5. Discussion and implications
5.1 Implications for academic research
Despite typical limitations of qualitative research, the findings make four contributions to the academic research. First, the findings reveal that companies can achieve three distinct strategic objectives: rapid sales growth in the market development, market share expansion and new market creation in the maturity phase of the product lifecycle. The first strategic objective extends previous arguments that only under uncertain maintenance and high product cost conditions will companies offer PPU services. Six cases actually deploy PPU services for rapid sales growth during the market development, even if product and service costs are relatively low and very certain. In addition, companies in the market development phase are argued to mostly rely on services improving product sales and ensuring product functionality, with PPU services being one option in the service offering. The results suggest that PPU services could actually dominate the service offerings and replace other services completely (Cusumano et al., 2015).

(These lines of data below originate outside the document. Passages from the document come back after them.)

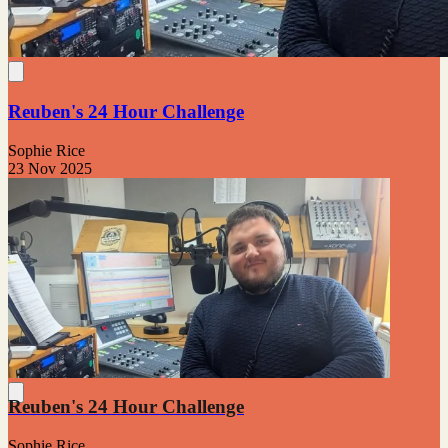
Reuben's 24 Hour Challenge
Sophie Rice
23 Nov 2025
Reuben's 24 Hour Challenge
Sophie Rice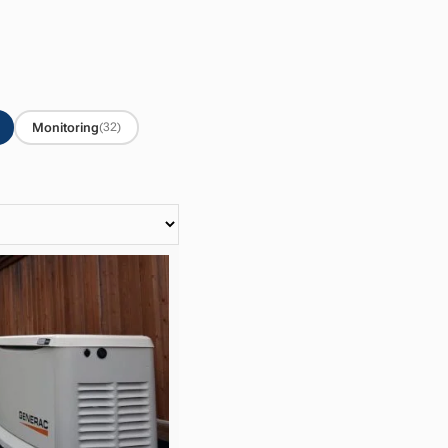
Monitoring
(32)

Interestingly, expanding market share is in line with claims that PPU services attract new customer segments (Cusumano et al., 2015; Sundin and Bras, 2005). The strategic objective on new market creation links PPU services to the argument that strategic innovations reshape the existing business model, opening-up uncontested markets, and creating a leap in customer value (Christensen et al., 2002; Matthyssens and Vandenbempt, 2008). Overall, these insights offer systematic evidence on strategic objectives of PPU services. Future research can investigate companies that focus on one objective rather than multiple ones. It would be also useful to investigate how these strategic objectives contribute to the overarching goal of PPU services increasing sustainability (e.g. more sensible consumption, more resource-efficient product design) (Bocken et al., 2014; Manzini and Vezzoli, 2003; Williams, 2007).